Q: I am having a chronic problem that seems to go back and forth between my neck and my shoulder.  It seems when one hurts the other one does not and vice versa.  Why would this happen?  

A:  Neck pain can occur in conjunction with shoulder pain for many reasons.  The simplest reason is that a muscle in the neck becomes overused or strained to the point that it develops a trigger point.  Trigger points may develop in for instance the scalene muscles located at the lateral aspect of the neck on both sides that can cause symptoms that radiate into the shoulder even down the arm mimicking rotator cuff symptoms.

 A trigger point in the levator scapulae muscle will cause symptoms in the shoulder blade.  Treating the shoulder in this instance would be futile.  The trigger points when addressed and eliminated will reduce all symptoms.  So treating the neck specific to the trigger point will make neck and shoulder symptoms absent without even touching=2 0the shoulder. 

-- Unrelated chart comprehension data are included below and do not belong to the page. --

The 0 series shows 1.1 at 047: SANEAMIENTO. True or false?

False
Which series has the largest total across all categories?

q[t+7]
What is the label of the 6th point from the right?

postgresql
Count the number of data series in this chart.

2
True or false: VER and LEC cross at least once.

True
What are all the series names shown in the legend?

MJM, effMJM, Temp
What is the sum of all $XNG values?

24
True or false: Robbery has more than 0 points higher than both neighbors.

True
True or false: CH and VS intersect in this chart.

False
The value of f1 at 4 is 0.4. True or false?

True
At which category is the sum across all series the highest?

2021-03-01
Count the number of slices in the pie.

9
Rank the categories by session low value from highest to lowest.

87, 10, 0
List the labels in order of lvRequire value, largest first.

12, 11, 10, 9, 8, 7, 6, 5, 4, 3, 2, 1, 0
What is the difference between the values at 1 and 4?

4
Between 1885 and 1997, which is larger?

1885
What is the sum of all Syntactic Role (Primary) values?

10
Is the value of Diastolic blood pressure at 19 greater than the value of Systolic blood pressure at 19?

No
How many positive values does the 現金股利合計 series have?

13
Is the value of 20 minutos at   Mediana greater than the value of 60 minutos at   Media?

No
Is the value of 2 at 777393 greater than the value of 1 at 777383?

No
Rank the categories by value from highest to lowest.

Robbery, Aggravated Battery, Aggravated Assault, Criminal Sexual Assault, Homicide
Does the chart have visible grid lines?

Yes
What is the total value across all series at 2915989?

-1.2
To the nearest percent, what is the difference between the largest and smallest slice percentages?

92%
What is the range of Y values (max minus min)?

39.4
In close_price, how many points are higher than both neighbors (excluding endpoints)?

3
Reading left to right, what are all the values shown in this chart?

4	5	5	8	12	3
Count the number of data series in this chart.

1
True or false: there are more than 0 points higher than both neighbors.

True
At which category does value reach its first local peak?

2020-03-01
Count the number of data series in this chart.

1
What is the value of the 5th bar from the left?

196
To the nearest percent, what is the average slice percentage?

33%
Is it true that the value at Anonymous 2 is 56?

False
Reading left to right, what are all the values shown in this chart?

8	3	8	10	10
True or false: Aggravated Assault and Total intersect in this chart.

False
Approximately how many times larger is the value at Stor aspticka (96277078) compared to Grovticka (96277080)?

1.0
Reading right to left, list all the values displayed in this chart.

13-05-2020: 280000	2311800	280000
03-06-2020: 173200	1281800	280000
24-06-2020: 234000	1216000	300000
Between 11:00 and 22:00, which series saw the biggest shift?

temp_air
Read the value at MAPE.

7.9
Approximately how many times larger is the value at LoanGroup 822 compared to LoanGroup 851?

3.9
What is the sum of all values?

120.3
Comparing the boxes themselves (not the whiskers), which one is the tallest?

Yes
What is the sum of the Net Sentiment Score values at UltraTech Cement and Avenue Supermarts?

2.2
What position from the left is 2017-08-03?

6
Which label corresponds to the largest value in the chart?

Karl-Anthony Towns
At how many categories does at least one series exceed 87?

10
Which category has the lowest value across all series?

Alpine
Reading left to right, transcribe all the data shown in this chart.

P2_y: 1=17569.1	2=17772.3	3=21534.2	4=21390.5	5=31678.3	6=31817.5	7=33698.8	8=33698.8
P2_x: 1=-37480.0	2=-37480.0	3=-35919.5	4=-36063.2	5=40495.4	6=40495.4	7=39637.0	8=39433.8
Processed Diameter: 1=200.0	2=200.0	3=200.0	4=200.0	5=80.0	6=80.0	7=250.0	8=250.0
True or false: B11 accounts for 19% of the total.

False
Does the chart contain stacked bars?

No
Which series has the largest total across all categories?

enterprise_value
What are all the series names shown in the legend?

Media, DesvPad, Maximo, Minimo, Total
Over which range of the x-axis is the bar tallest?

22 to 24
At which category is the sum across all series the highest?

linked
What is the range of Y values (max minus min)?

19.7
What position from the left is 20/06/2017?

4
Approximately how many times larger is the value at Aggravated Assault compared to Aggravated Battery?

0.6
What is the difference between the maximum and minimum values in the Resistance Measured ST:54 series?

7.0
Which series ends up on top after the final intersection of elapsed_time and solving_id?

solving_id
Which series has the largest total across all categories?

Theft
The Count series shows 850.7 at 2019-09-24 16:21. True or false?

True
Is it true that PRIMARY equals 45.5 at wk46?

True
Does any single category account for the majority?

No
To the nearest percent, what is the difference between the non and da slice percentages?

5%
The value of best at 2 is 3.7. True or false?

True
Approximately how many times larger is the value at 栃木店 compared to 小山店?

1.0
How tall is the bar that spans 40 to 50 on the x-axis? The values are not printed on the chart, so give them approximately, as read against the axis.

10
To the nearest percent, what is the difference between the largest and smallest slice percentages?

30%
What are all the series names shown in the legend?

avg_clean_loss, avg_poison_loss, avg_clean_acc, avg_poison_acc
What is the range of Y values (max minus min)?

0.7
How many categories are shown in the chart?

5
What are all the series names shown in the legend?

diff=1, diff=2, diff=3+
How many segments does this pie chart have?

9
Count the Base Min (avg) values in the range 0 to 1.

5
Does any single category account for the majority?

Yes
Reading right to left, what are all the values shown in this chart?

Another possible explanation for neck and shoulder pain that would alternate would be involvement of a cervical disc. An injury that would weaken the ligaments of the capsule around the disc tissue between each vertebrae would allow the disc to protrude applying pressure to the nerve root and cause radiating symptoms that depending on which disc and how hard the disc was pushing on the nerve root will refer pain into the upper extremity.  The more pressure the farther down the arm the symptoms will travel.  If something should allow the pressure to decrease such as traction the symptoms would reduce and move back upward into the neck. A thorough evaluation can determine which of the two scenarios or if both of them are occurring at the same time.